Once upon a time, all actors did to prepare for a role was to don a suit or slip into a dress and step in front of the camera ready to go. Look at Jimmy Stewart, for example; it was pretty rare to see him look anything other than absolute perfection with nary a hair out of place. Sure, actors used to wear elaborate costumes or cake themselves in make-up for a role, but all that is just window dressing; the person underneath is still the same.
However, gradually over the years there’s been a growing trend for actors to go the extra mile for a role, whether that be physically or mentally. There’s no doubting the commitment, but is there a danger that those actors who do push themselves to their limits are going too far? Or should the fact that they get paid absurd amounts of money dictate that they should do whatever necessary for the role?
It’s difficult to pinpoint when this trend began, but Marlon Brando could be partly responsible. Brando was one of the first to bring method acting to popular cinema after studying under Stella Adler at her Studio of Acting in New York City. This form of acting required an actor to completely immerse themselves in the role, even when the cameras weren’t rolling. This Stanislavskian approach was considered to be a much more realistic form of acting and has since been adopted by some of Hollywood’s most revered actors. Brando never really changed his appearance all that much during these years but the attitudes towards what was required for a role had definitely changed.

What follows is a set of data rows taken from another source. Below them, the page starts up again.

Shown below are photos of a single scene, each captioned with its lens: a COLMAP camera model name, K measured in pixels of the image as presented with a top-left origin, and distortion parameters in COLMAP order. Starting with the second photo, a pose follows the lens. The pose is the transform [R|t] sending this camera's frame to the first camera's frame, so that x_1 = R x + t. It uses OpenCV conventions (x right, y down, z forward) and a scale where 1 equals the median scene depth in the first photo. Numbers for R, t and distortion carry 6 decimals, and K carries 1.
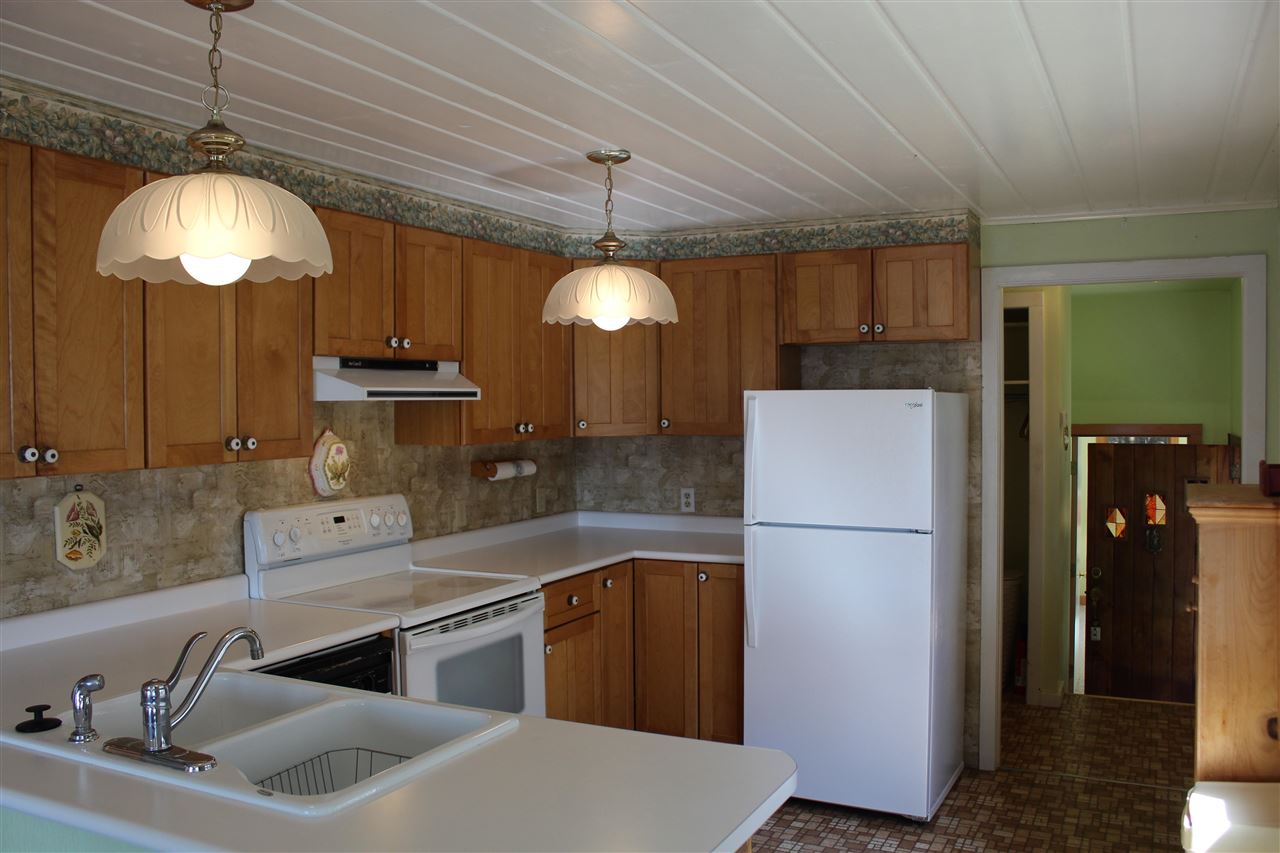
lens RADIAL K [[1061.9, 0, 640.0], [0, 1061.9, 426.5], [0, 0, 1]] dist [-0.145088, 0.087617]
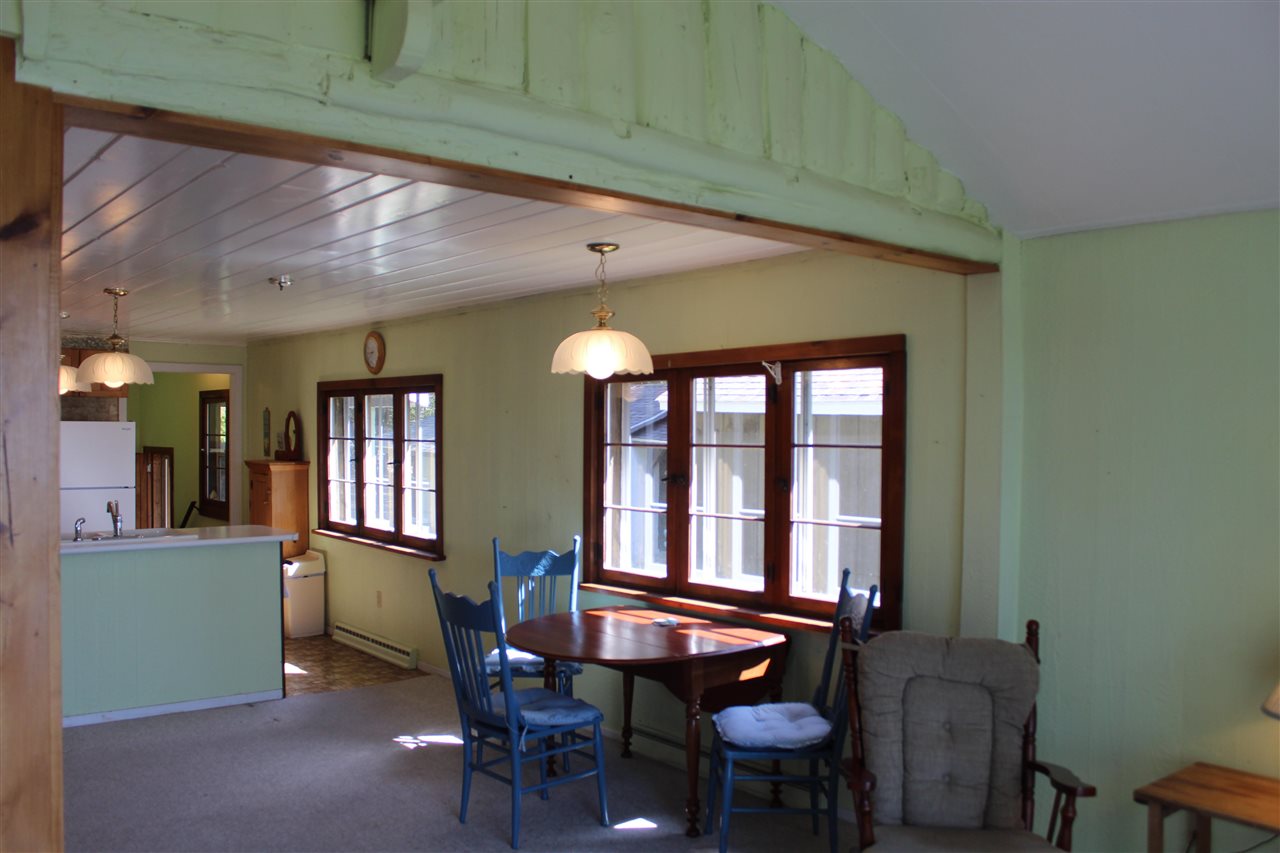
lens RADIAL K [[1061.9, 0, 640.0], [0, 1061.9, 426.5], [0, 0, 1]] dist [-0.145088, 0.087617]
pose [[0.397136, 0.017886, 0.917585, -1.068663], [0.006867, 0.999724, -0.022459, 0.024961], [-0.917734, 0.015220, 0.396904, -0.692339]]
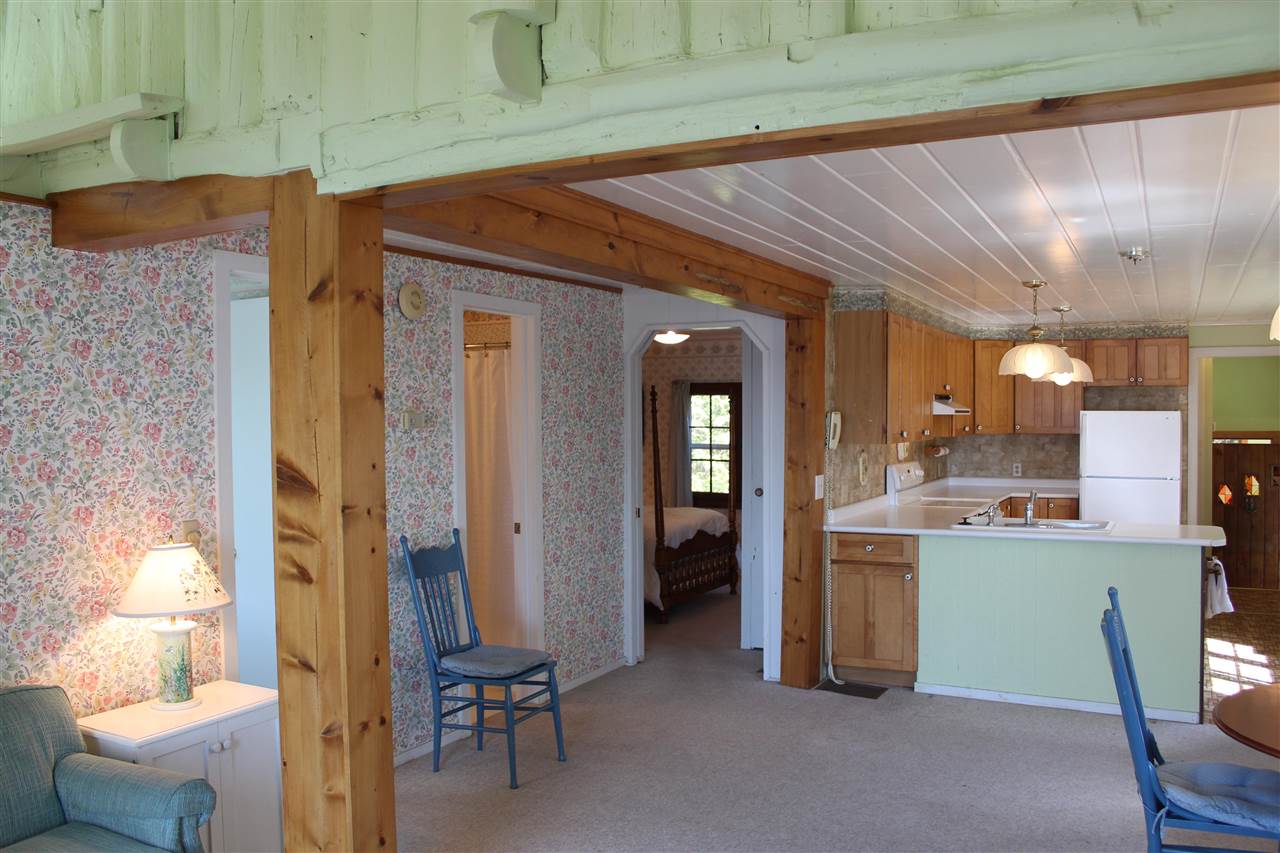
lens RADIAL K [[1061.9, 0, 640.0], [0, 1061.9, 426.5], [0, 0, 1]] dist [-0.145088, 0.087617]
pose [[0.999852, 0.006079, -0.016081, -0.646611], [-0.006264, 0.999914, -0.011499, 0.022396], [0.016010, 0.011598, 0.999805, -0.902818]]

One of the first high profile instances of an actor physically transforming himself into a characters was a certain Robert De Niro, a staunch proponent of the Method style, when he gained 31lbs to play an overweight Jake LaMotta in Martin Scorsese’s Raging Bull in 1980. Filming was shut down for around four months whilst De Niro ate his way around Italy and France to gain the weight. He also trained as a boxer, winning two out of three fights in which he entered.